Action item:
Decide whether each statement below agrees with the letters to the editor. Answer yes or no for each, and quote the words from the letters that settle it.
1. During the writer's school days, Independence Day was celebrated on August 14.
2. Because Shillong is in a Christian state, festivals such as Diwali and Eid were not celebrated there.
3. Sri Aurobindo called the coincidence of his birthday with India's Independence Day a fortuitous accident.

Passage shown: Begin

Editor,
August 15th 1947 commemorates our nation’s freedom from years of rule by the British Government. It took years of fighting, mass violence, displacement of so many people and partition of a large nation to get us to this day. There are many stories we have been hearing since our childhood and of people who have sacrificed for the freedom of our country. It is the day when we remember the people who have contributed to our freedom.
However, the thing that particularly makes me happy is the fact that Independence Day celebration in Shillong is no longer a concern. I remember during my school days, we always celebrated Independence Day a day prior, on August 14. We called it pre- Independence Day celebration! We missed out the fun of celebrating Independence Day as it had become a usual practice where people would prefer to spend their time indoors. People feared to come out of their homes and children either spent time flying kites or stayed indoors watching parades on television. That was because for over a decade we could not celebrate Independence Day or Republic Day since on both days the armed outfits would call a bandh and people were so intimidated that they chose not to defy such bandhs
Shillong has a variety of cultures living peacefully for several decades. Though a Christian state, we still celebrated festivals like Diwali, Holi, Eid, Muharram, Durga Puja with same intensity. Despite the peaceful environment there was an underlying climate of fear and uncertainty that disturbed the peace every year for several years. I feel contented to see some schools especially opening to celebrate Independence Day and children who get to experience the true sense of Independence. A step like this is such an inspiration for the people, families and children to step out and celebrate a day which is of great significance to our country.
Shillong has had its fair share of problems but it is remarkable to witness such a positive change. A very happy Independence Day Shillong and to everyone!
Yours etc.,
Ankita Joshi,
Via email
The thought phobia
Editor,
India’s Independence Day coincides with Sri Aurobindo’s birthday. In his message on the day of India’s Independence, Sri Aurobindo said, “August 15 is my own birthday and it is naturally gratifying to me that it should have assumed this vast significance. I take this coincidence, not as a fortuitous accident, but as a sanction and seal of the Divine Force that guides my steps on the work I began life with, the beginning of its full fruition.”
It is indeed significant that the 15th August is the birthday of Aurobindo Ghosh (1872) and Free India (1947). While the former went on to become Sri Aurobindo (1910), the latter the Republic India (1950). Unfortunately, after 71 years of our independence, India is still facing hunger, malnutrition, children with stunted growth, child labour, slavery, unemployment, illiteracy, lack of human development, female foeticide/infanticide, untouchability, honour killings, atrocities against Dalits and rising inequality among Indians in an alarming rate.

Passage shown: End
Extracted data: Begin

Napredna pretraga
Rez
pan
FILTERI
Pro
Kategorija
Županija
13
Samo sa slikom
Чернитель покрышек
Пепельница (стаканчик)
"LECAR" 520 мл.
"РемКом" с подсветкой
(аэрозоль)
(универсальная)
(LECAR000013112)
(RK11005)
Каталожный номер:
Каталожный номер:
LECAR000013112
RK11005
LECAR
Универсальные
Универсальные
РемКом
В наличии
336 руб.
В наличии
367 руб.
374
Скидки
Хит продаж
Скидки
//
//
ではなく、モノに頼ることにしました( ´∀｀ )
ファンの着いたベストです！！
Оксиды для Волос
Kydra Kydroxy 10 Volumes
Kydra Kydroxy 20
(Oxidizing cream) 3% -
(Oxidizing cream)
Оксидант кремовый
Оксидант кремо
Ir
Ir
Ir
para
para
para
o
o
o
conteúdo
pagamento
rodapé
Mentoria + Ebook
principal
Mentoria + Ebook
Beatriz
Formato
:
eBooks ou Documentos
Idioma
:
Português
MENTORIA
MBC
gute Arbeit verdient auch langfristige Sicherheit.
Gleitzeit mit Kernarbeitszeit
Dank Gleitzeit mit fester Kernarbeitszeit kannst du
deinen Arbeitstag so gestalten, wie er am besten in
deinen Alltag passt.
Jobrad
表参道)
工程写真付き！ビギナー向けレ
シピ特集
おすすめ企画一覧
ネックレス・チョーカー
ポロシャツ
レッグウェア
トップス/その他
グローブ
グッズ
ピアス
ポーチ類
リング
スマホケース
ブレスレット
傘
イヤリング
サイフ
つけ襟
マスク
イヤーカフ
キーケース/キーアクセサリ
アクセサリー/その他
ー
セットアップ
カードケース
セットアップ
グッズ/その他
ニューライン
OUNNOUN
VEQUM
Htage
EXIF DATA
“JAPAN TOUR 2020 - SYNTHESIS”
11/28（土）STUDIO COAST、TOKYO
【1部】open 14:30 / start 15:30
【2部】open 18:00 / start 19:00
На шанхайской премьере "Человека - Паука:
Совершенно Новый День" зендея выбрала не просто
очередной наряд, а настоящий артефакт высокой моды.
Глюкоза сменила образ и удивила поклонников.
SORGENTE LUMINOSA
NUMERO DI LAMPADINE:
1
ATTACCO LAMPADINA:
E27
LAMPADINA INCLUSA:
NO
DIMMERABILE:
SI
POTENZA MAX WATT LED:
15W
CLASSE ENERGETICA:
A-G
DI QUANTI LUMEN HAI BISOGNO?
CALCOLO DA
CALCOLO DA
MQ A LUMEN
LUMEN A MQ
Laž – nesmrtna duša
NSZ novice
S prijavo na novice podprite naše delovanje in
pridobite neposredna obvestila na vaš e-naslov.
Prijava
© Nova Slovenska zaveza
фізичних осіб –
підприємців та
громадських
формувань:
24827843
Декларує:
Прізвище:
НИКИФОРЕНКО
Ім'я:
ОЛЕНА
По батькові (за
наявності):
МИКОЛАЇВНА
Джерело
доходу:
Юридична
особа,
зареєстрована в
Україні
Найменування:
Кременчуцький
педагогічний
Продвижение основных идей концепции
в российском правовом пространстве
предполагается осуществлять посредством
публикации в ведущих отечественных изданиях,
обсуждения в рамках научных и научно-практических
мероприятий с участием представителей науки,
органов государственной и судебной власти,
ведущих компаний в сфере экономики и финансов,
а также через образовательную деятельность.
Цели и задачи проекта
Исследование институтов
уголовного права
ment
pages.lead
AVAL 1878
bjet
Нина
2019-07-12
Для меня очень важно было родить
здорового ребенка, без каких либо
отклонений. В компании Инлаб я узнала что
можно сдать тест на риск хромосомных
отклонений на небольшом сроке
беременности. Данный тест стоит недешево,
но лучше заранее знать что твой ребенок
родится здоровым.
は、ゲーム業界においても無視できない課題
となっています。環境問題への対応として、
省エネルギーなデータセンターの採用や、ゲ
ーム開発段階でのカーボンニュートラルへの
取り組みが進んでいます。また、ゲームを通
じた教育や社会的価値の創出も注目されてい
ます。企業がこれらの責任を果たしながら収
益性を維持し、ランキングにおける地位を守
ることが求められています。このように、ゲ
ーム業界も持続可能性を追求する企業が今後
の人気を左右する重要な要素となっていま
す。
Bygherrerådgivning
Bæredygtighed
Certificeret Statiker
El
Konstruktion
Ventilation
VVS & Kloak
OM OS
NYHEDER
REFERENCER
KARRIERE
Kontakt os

Extracted data: End

Response:
1. Yes: "I remember during my school days, we always celebrated Independence Day a day prior, on August 14."
2. No: "Though a Christian state, we still celebrated festivals like Diwali, Holi, Eid, Muharram, Durga Puja with same intensity."
3. No: "I take this coincidence, not as a fortuitous accident, but as a sanction and seal of the Divine Force that guides my steps on the work I began life with"